On the entrepreneurship side of the center, Daniella Reichstetter T’07 is excited to return to Tuck after an interesting journey through the business world that included starting and selling a company, and advising early-stage companies. Reichstetter matriculated at Tuck after joining the founding team at Method, a home-cleaning products company, where she helped launch 80 products on the national market. “I came to Tuck after living a make-it-up-on-the-fly approach to business, and I really wanted to have a proper underpinning of business education to help better inform the process of growing a business.”

I came to Tuck to have a proper underpinning of business education to inform the process of growing a business.

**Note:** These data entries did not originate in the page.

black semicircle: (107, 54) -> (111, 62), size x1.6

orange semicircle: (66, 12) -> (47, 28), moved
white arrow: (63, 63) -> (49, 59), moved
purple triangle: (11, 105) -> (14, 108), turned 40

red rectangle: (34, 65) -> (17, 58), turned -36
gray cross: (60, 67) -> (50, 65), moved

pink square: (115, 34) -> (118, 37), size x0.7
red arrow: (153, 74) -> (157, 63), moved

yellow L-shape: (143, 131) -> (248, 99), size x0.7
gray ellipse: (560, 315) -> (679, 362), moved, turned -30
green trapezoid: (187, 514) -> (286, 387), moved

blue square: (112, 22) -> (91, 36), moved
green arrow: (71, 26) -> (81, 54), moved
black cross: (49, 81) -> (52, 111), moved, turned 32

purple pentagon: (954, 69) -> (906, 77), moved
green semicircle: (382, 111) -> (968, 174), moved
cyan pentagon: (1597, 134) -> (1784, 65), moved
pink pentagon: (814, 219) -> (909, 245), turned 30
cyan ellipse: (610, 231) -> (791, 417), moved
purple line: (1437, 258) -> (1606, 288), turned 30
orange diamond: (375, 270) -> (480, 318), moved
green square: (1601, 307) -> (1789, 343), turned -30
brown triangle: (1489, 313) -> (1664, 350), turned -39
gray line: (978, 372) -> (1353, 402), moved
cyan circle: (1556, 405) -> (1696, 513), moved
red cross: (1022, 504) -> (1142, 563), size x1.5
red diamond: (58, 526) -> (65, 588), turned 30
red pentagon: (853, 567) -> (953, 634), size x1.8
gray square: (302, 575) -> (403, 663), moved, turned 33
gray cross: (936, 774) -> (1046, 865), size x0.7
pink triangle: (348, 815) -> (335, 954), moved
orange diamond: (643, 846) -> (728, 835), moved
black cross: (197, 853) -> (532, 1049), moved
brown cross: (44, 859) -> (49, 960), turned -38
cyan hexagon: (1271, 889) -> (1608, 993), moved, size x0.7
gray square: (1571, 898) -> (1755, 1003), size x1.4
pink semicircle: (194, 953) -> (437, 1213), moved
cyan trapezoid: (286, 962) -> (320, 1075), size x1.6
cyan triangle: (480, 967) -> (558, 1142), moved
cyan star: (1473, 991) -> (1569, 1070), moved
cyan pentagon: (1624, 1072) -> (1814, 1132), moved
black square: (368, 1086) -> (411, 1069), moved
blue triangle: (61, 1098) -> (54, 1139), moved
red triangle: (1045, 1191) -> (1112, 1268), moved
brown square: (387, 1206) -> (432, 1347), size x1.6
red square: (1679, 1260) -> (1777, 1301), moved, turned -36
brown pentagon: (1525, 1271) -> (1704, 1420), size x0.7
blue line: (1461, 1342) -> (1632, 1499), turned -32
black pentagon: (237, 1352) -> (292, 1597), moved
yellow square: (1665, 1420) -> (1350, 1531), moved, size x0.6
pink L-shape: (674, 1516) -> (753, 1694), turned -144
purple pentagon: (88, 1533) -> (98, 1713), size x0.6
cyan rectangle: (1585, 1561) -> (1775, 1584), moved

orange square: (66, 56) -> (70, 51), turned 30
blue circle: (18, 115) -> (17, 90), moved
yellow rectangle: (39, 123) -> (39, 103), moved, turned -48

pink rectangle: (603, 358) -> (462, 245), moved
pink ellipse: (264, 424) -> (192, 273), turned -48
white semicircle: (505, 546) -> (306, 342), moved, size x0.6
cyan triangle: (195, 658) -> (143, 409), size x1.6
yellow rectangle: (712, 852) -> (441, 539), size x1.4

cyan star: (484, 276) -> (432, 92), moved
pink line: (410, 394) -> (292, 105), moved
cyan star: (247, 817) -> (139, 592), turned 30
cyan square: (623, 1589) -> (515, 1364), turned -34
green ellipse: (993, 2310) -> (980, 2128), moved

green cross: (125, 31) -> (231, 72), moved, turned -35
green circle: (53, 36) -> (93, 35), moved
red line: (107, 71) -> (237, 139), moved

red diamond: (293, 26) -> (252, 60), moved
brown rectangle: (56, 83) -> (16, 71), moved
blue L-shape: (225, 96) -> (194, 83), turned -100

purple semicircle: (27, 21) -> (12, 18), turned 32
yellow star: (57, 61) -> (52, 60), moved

Reichstetter admits a passion for “finding innovation in stagnant industries.” While at Tuck, Reichstetter worked with Andrew Smith T’07 and other classmates on Andrew’s tractor trailer fuel efficiency company ATDynamics, winning the Rice business plan competition, the largest in the country. She later partnered with classmate Errik Anderson D’00, Th’06, T’07 to license the rights to an invention by four Thayer students that was designed to help children learn how to ride a bike without training wheels. Reichstetter became the founder and CEO of the company, Gyrobike. When it sold in 2012, Daniella began advising and consulting to a variety of early-stage companies with a sustainability angle, including food production, composite instruments, and recycled tile.

As the executive director of entrepreneurship at Tuck, Reichstetter’s goal is to nurture all students with an interest in startups, whether that means starting a company themselves, being an early hire at a company, or taking over the family business. She also wants students to know that working at an early-stage company is an option after Tuck. “These jobs aren’t always well advertised, but many resources exist for finding them, and that’s one of the things I’m focusing on,” she says.